##### Excerpted passage #####

Entry Date:
September 22, 2008

Multiscale Analysis of Process Operations and Design of Control Systems

Principal Investigator George Stephanopoulos


Models that describe process behavior at several spatial and temporal scales are essential for a number of engineering tasks ranging from process analysis to process design to operational monitoring, control and optimization. There are three fundamental reasons for this need of “multiscale” models:

(a) Physical, chemical, and biological phenomena occur at different spatial and temporal scales.

(b) The operational tasks of closed-loop feedback control, adaptive control, fault diagnosis, and scheduling and planning of operating procedures are deployed with process models of progressively increasing dominant time scales.

(c) Sensors may provide measurements of process behavior at different sampling rates, inducing control actions at correspondingly different rates. The optimal fusion of measurement information at various time-scales with control actions requires the availability of process models at time scales, which are commensurable with the sampling rates of various measurements and application rates of control actions.

#####

**Exercise A:**
According to the page on multiscale analysis of process operations, who is the principal investigator?
**Exercise B:**
Rewrite the page on multiscale analysis of process operations, starting at "(a) Physical, chemical, and" and ending at "dominant time scales.", with "fault diagnosis" changed to "fault detection".
**Exercise C:**
Extend the page on multiscale analysis of process operations with a further passage that begins after its last sentence.

##### Data extract #####

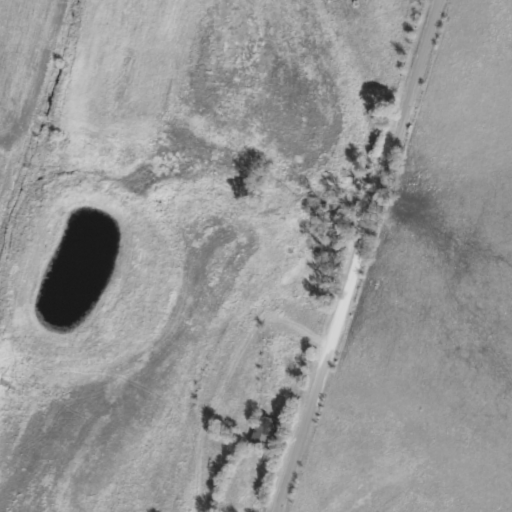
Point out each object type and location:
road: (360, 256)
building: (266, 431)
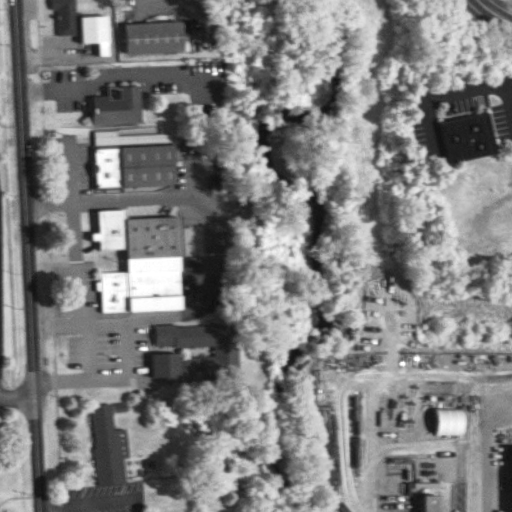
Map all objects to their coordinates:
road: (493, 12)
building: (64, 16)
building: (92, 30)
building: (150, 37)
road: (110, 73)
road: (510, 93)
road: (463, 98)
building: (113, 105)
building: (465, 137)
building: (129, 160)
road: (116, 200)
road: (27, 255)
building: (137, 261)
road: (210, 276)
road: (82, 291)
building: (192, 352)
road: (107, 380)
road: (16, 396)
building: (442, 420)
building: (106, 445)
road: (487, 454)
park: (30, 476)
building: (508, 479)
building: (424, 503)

#####

**Exercise result A:**
George Stephanopoulos

**Exercise result B:**
(a) Physical, chemical, and biological phenomena occur at different spatial and temporal scales.

(b) The operational tasks of closed-loop feedback control, adaptive control, fault detection, and scheduling and planning of operating procedures are deployed with process models of progressively increasing dominant time scales.

**Exercise result C:**
Multiscale models of dynamic systems offer a representation that links states at different time scales over distinct time periods. As such they allow a natural bridging of scales (ranges of frequencies) and time, and are more attractive than models defined in the time- or frequency-domain, alone. Earlier research in our group as introduced a wavelet-based modeling framework for the representation of process dynamics over a broad range of temporal scales. This is in essence a “multiresolution” modeling framework emanating from a single underlying model, and has been used in the analysis and design of multi-scale model-predictive control systems.

Current research work attempts to expand previous developments in order to address a number of outstanding problems related to process operations, such as: nonlinear model-predictive control, analysis and diagnosis of operational trends, planning and scheduling of process operations.